Niche or Mass Market?

You can place your product on a map of the competitive landscape to visually present your positioning and play.

The x-axis shows the company, or manufacturing, view of the product. To the left is the medieval artisan or the Swiss watchmaker, toiling for hours on a single item. To the right is the conveyor belt of output, like a massive iPhone factory.

The y-axis is a scale representing the customer view of the product. At the top are highly customised products, like a bespoke suit, tailored exactly to the individual customer. On the bottom are highly standardised products, like paperclips, where you can be fairly sure a million other customers have the exact same thing as you.

The trade-off is that the more artisanal your production process- in other words, the further left on the x-axis- the higher your costs will be, and so the smaller a market you will find. These are people who require absolute standards in quality (airplanes, for example) or have a lot more money to spend. Meanwhile, as you move to a more efficient and cheap production process, you move to lower price-points as customers pay less for less personalised or lower quality goods.

Think about it in terms of value sticks. Top left is high WTP, high price, high cost, low numbers. Bottom right is low WTP, low price, low cost, high numbers.
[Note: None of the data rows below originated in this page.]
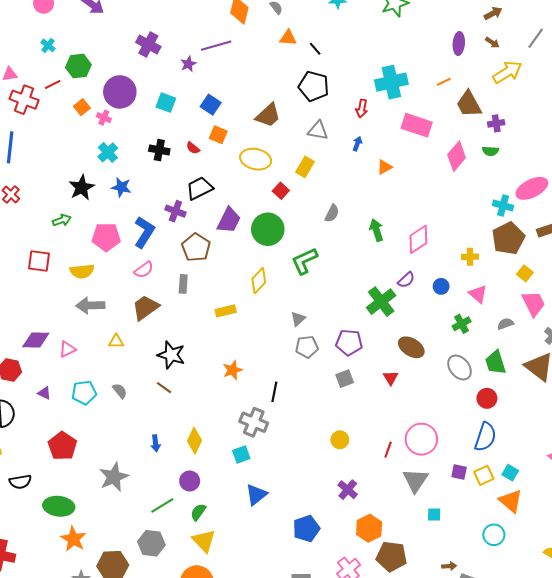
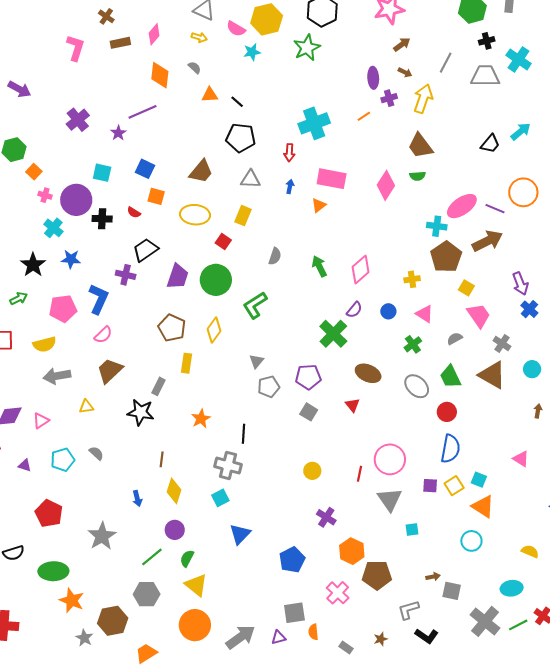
purple cross: (148, 44) -> (78, 120), turned 30
yellow arrow: (507, 72) -> (423, 99), turned -32
purple circle: (120, 92) -> (76, 200), moved
brown trapezoid: (469, 104) -> (420, 146), moved
orange square: (82, 107) -> (34, 172), moved
purple cross: (496, 123) -> (389, 98), moved
pink rectangle: (417, 125) -> (332, 179), moved
brown pentagon: (196, 248) -> (172, 328), moved
gray rectangle: (183, 284) -> (158, 386), moved, turned 30
yellow rectangle: (226, 311) -> (186, 363), turned -60
gray square: (345, 379) -> (309, 412), turned -30
brown line: (164, 388) -> (162, 459), moved, turned 70

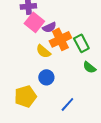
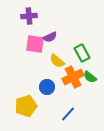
pink square: (34, 22) -> (35, 44), moved, turned -30
orange cross: (60, 39) -> (73, 77), moved
yellow semicircle: (43, 51) -> (57, 61), moved

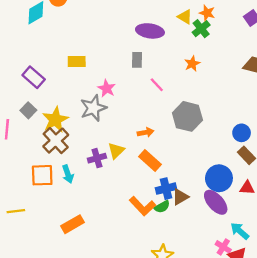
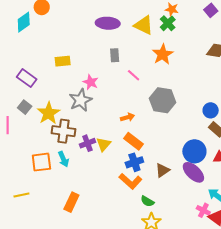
yellow triangle: (185, 17) -> (144, 25), moved, size x1.5
purple ellipse: (150, 31) -> (108, 23), moved
orange star: (192, 64) -> (163, 54), size x1.5
brown cross: (56, 141) -> (64, 131), moved, turned -35
yellow triangle: (116, 151) -> (103, 144), moved
blue cross: (166, 189) -> (134, 162), moved
green semicircle: (162, 207) -> (147, 201), moved, turned 64
orange rectangle: (73, 224) -> (71, 202), turned -30

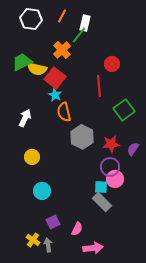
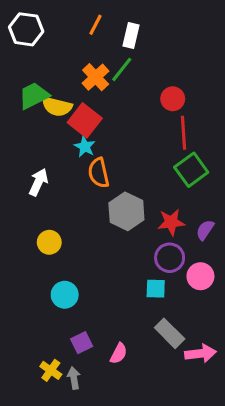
white hexagon: (31, 19) -> (26, 29), moved
green line: (79, 35) -> (122, 69), moved
red line: (99, 86) -> (183, 133), moved
pink circle: (115, 179) -> (200, 276), moved
gray rectangle: (102, 202) -> (170, 333), moved
pink arrow: (93, 248) -> (200, 353), moved

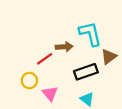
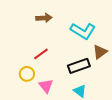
cyan L-shape: (90, 34) -> (83, 31), turned 135
brown arrow: (64, 47) -> (44, 18), moved

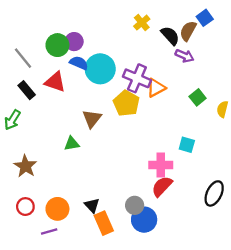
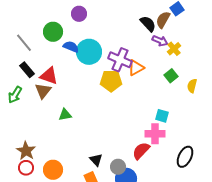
yellow cross: (142, 23) -> (174, 49), moved
purple circle: (74, 42) -> (79, 14), moved
red triangle: (55, 82) -> (49, 76), moved
yellow pentagon: (126, 103) -> (111, 81), turned -30
brown triangle: (92, 119) -> (43, 91), moved
pink cross: (161, 165) -> (155, 134), moved
brown star: (25, 166) -> (26, 151), moved
black triangle: (92, 205) -> (96, 160), moved

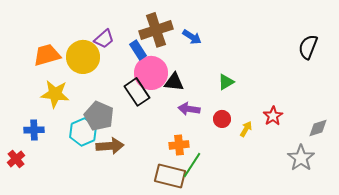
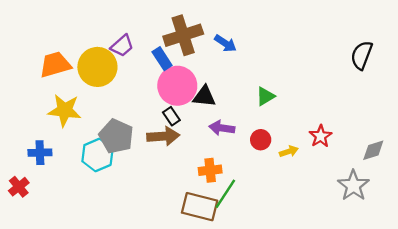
black rectangle: (137, 92) -> (171, 116), moved, size x0.6
yellow arrow: (246, 129) -> (289, 151), turned 42
brown arrow: (110, 146) -> (163, 136), moved

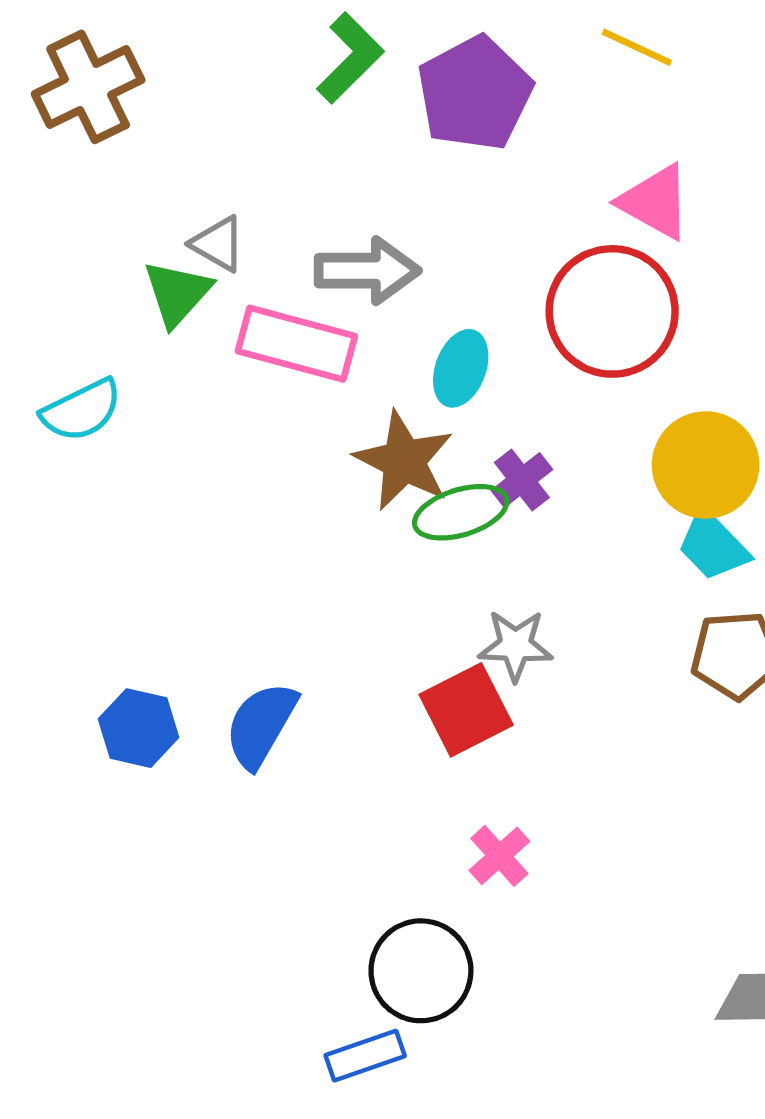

Mass Market. The middle is often where the larger players are, and entering here requires some combination of a long-standing brand and access to large amounts of capital. Margins are low as companies compete for customers by cutting price down to near their costs, which means economies of scale are needed to compete. New entrants rarely come in here.

As a result of this, the Low Cost market may sometimes be dominated by the same mass market players, who can use their scale to rebrand a cheaper version of their main product as an option for the most cost-sensitive buyers. Specific resources might also establish a company in this region, for example local logistical access or cheaper licensing fees.

Niche. Here there are as many opportunities as there are customers with individual needs and the ability to pay for them. The question is whether you can sell enough items at enough profit to cover your fixed costs.

Ecosystem Dynamics

Determine where you fit on the map. Do your value sticks align with this position? And behind that question, does your core resource align with the value stick required for this position on the map?

Not everyone is a competitor. Consider the shared workspace office model; WeWork occupies the centre of the map, being the mass market option. There are a few cheaper options with less offered in the offices. And there are a number of niche competitors in London, like The Office Group, the Ned, 12 Hay Hill. They are fighting for different customers, and the huge growth of WeWork has actually helped the flourishing of the niche market.

Without WeWork, the sector was not well defined to customers; there was no frame of reference. WeWork’s millions spent on advertising informed customers about the niche, meaning smaller companies that did not have the financial firepower to advertise on the scale WeWork did were able to piggy-back on the new consumer knowledge.

Even within the mass market, it is possible to carve out niches by sub-sector. For example, office spaces might be more attractive to certain age groups or business sectors.

Often a new entrant will take a niche with a core resource that differentiates it, and then defend it by building a brand. Larger mass market players can then buy these niches for access to the customers, either keeping the separate brand or blending the new customers into their own. Or, other niche players may raise sufficient funds to decide to defend a corner of the market and so buy other smaller niche companies.

The Frontier Curve

The two axes can be relabelled, with the x-axis becoming “price” and the y-axis “responsiveness”. A more continuous production method has a lower price, a more customised product is more responsive to the customer. This gives us a frontier curve map.

The green line represents the limits of what is doable with current technology. For any given price there is a maximum in responsiveness achievable, and vice versa. There are three things companies can do.

An inefficient company can move from within the curve onto it, by increasing internal efficiencies to industry best practise.

A trade-off play means moving along the frontier, but to a different point, where perhaps there is an unserved customer need. Niche v mass market v low cost. Local butcher v Waitrose v Lidl.

Innovation means extending the frontier. For the same production cost that other industry players have, you can now have a more responsive product. In theory, you can sell at the same price to more customers, or for a higher price to the same number of customers- the specifics depend on your elasticity of demand, but the result either way is increased profit.

Conclusion

As always, the value to be drawn from this exercise is a clearer understanding of your own alignment and resources. Such mapping may be useful in explaining your proposition to both investors and customers, as well as in helping to set a price point.